Chest Tube Management Hints and Tips for Nursing School

Nursing Skills | Chest Tube Management

Chest tube management is a complex nursing skill used to maintain lung expansion, remove air or fluid from the pleural space, and support respiratory function. Nurses begin by assessing the insertion site for redness, swelling, drainage, or signs of infection. The dressing must remain clean, dry, and occlusive. The drainage system is kept below chest level to promote gravity drainage and prevent backflow. Nurses monitor the water seal chamber for tidaling, which reflects normal pleural pressure changes, and watch for continuous bubbling, which may indicate an air leak. The amount, color, and consistency of drainage are documented regularly. Sudden increases or bright red output may signal hemorrhage. Nurses also assess respiratory status, including breath sounds, oxygen saturation, and work of breathing.
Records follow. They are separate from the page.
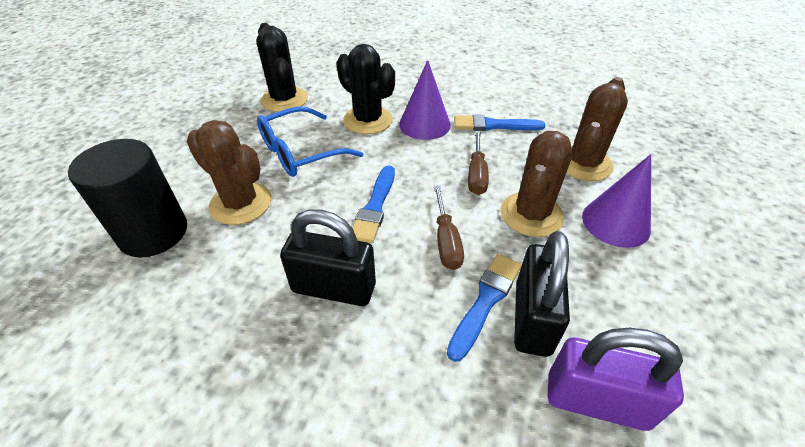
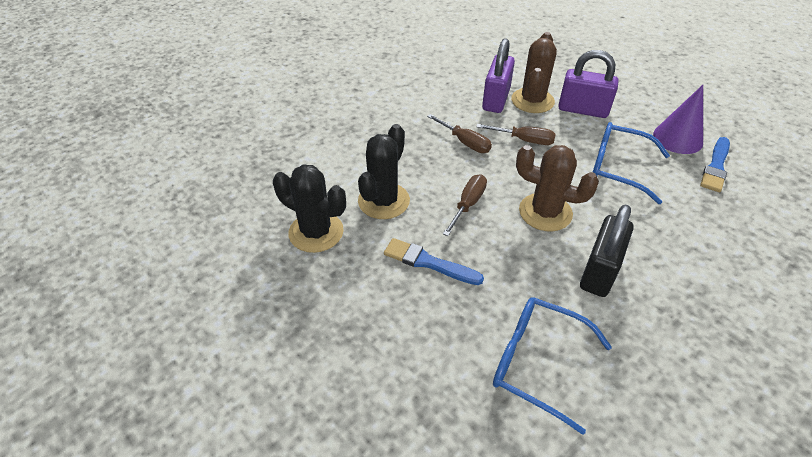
black cylinder: [68,139,187,257] = 1 -> none = 0
black padlock: [280,209,376,306] [514,231,570,357] = 2 -> [580,204,634,297] = 1
blue brush: [352,165,395,243] [447,254,522,362] [454,114,545,131] = 3 -> [384,238,484,285] [700,137,730,192] = 2
blue glasses: [257,106,364,177] = 1 -> [493,297,612,435] [593,122,670,204] = 2
brown cactus: [187,120,272,225] [500,131,573,237] [566,77,628,181] = 3 -> [511,32,557,113] [516,145,599,231] = 2
brown screwdriver: [434,185,464,270] [468,131,489,195] = 2 -> [427,114,492,153] [443,174,487,236] [476,124,556,145] = 3
purple cone: [399,60,451,140] [582,154,651,248] = 2 -> [653,85,703,154] = 1
purple padlock: [548,328,684,431] = 1 -> [482,38,515,113] [558,50,619,118] = 2

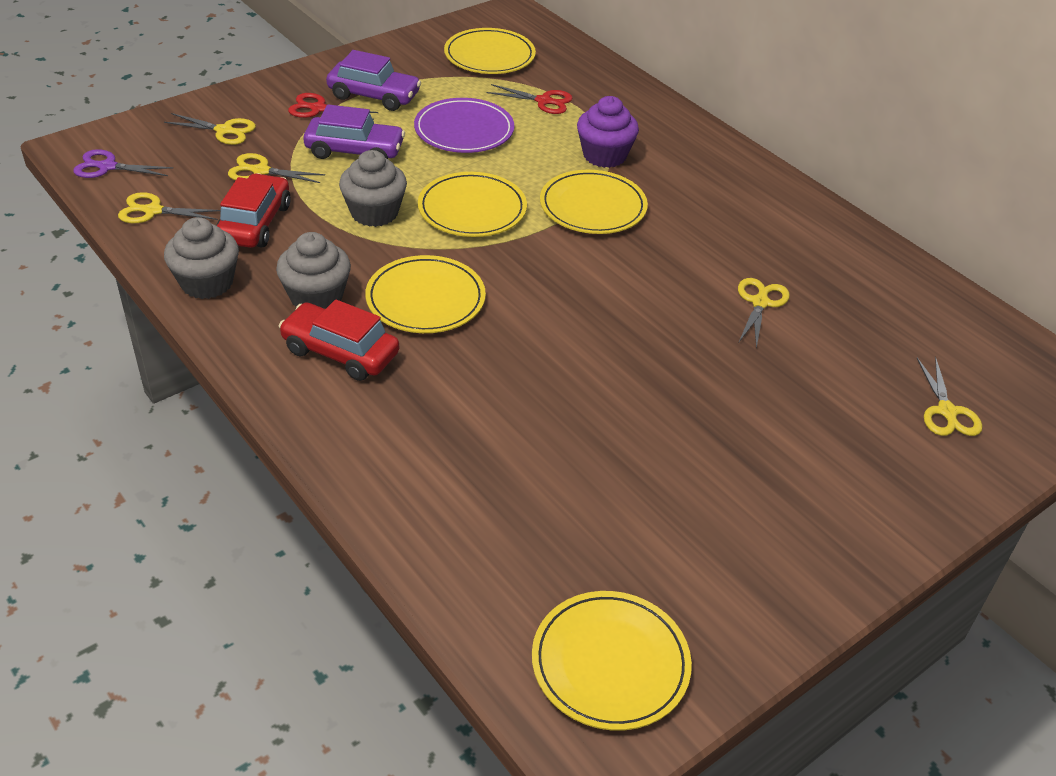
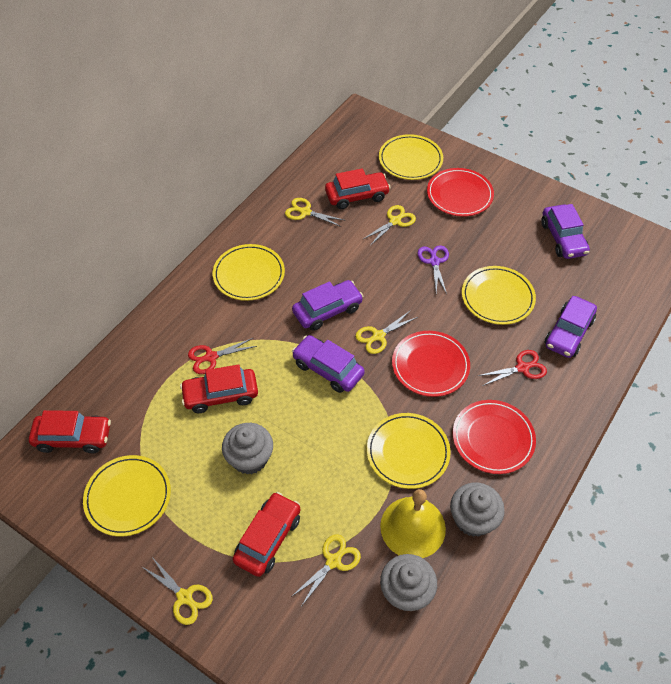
purple car: [303,104,405,159] [326,50,421,111] = 2 -> [292,280,363,331] [292,335,365,393] [541,204,590,259] [545,296,597,358] = 4
purple cupcake: [577,96,639,168] = 1 -> none = 0
purple plate: [414,98,514,153] = 1 -> none = 0
red car: [216,173,291,248] [279,299,399,381] = 2 -> [29,410,111,453] [180,364,258,413] [233,492,301,577] [325,168,391,209] = 4
red plate: none = 0 -> [392,331,470,397] [427,168,494,217] [453,400,536,474] = 3
yellow bell: none = 0 -> [380,489,446,558] = 1

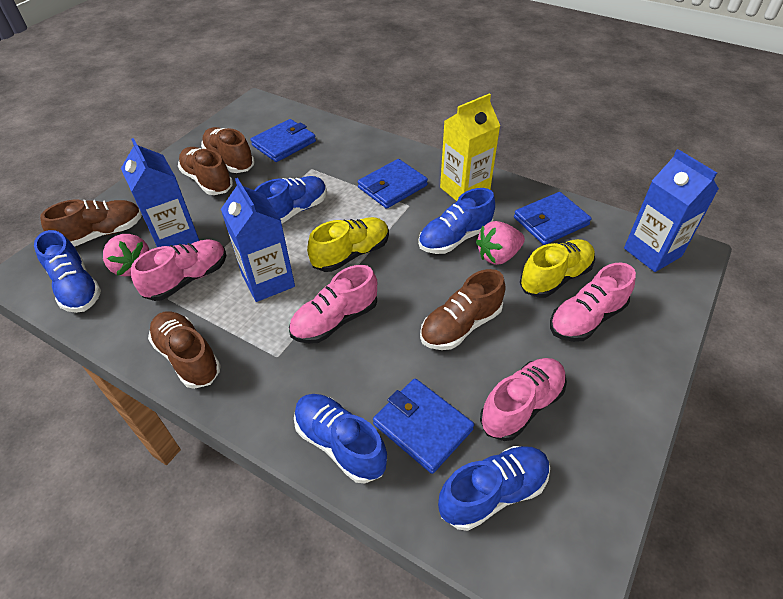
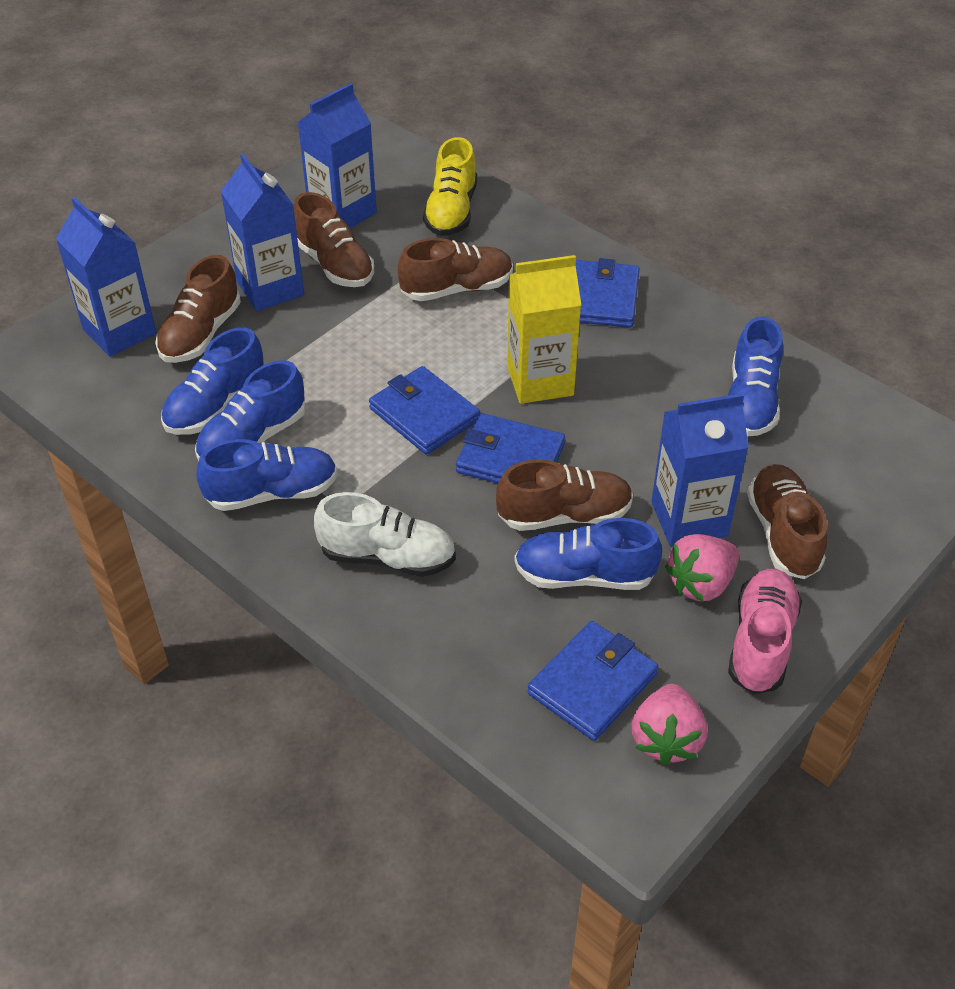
blue carton: [121,138,199,247] [221,178,295,302] [624,149,719,272] = 3 -> [56,197,156,357] [221,153,304,311] [298,83,377,228] [651,393,749,547] = 4
pink shoe: [131,239,227,301] [289,265,377,344] [480,358,567,441] [550,263,636,342] = 4 -> [728,569,802,694] = 1
white shoe: none = 0 -> [314,492,456,577] = 1
yellow shoe: [307,217,389,272] [520,239,595,298] = 2 -> [423,137,477,236] = 1

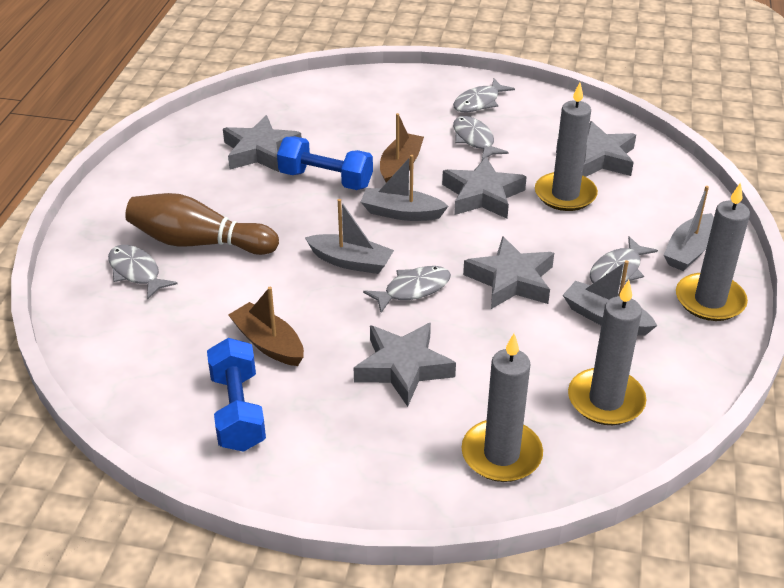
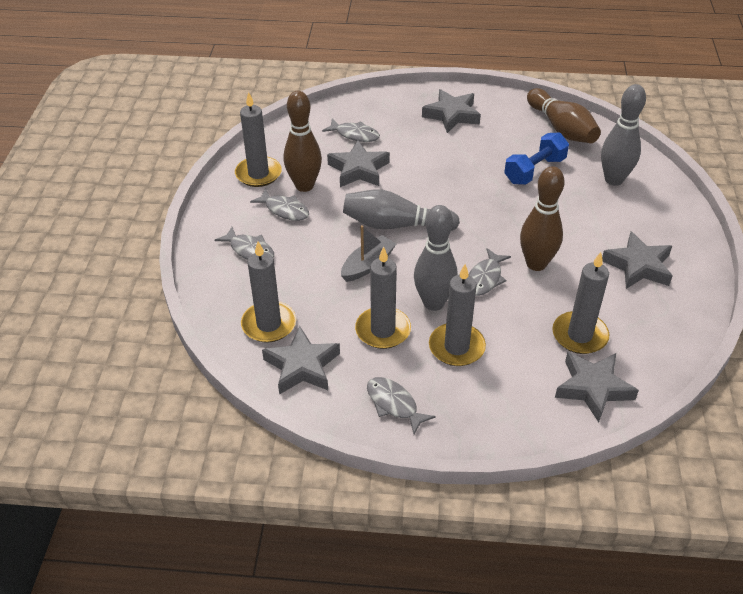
blue dumbbell: [207,338,266,452] [277,136,373,190] = 2 -> [504,133,569,185] = 1
brown boat: [228,287,304,366] [380,113,424,183] = 2 -> none = 0
brown bowling pin: [125,193,279,255] = 1 -> [284,91,322,192] [520,166,565,271] [527,88,601,143] = 3
grey boat: [305,199,394,274] [361,155,448,221] [563,260,657,336] [664,186,714,271] = 4 -> [341,225,396,282] = 1
grey bowling pin: none = 0 -> [343,190,460,231] [414,205,458,311] [601,84,646,186] = 3
grey candle: [461,333,543,482] [535,83,598,211] [568,280,646,425] [676,182,750,321] = 4 -> [235,92,282,187] [241,242,296,343] [355,247,411,349] [429,264,486,366] [552,252,609,354] = 5

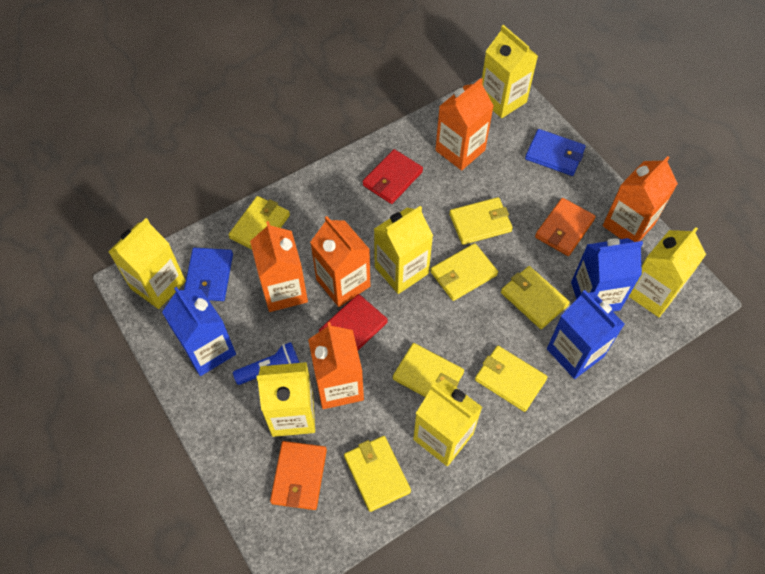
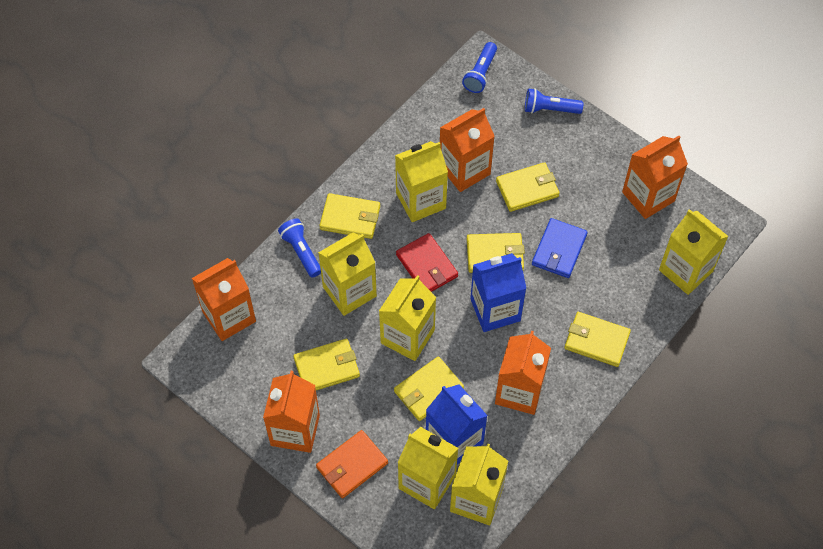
blue carton: [162,287,236,376] [547,290,625,379] [571,238,643,311] = 3 -> [426,384,488,465] [470,253,526,332] = 2
blue flashlight: [233,342,299,385] = 1 -> [278,218,321,278] [462,42,497,93] [525,88,583,114] = 3
blue wallet: [184,248,233,301] [525,129,586,176] = 2 -> [532,218,588,278] = 1
orange wallet: [270,441,327,510] [535,198,596,256] = 2 -> [316,430,388,498] = 1
red wallet: [319,294,388,350] [363,149,423,204] = 2 -> [396,233,458,292] = 1
yellow wallet: [229,196,290,249] [344,436,411,512] [393,343,464,397] [430,243,498,301] [449,197,513,245] [475,346,548,412] [501,266,570,329] = 7 -> [293,339,360,390] [319,193,380,239] [394,356,464,421] [467,233,525,273] [496,162,560,212] [564,312,631,367] = 6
Clamping the tube is generally avoided unless ordered, as it can cause tension pneumothorax. Emergency supplies such as sterile water and clamps should be readily available. Documentation includes assessments, drainage measurements, and patient response.

Hints About Water Seal Function

Tidaling indicates normal pressure changes; continuous bubbling suggests air leak.

Tips About Site Assessment

Monitoring the insertion site prevents infection and complications.

Facts About Drainage Monitoring

Changes in output may indicate clinical deterioration.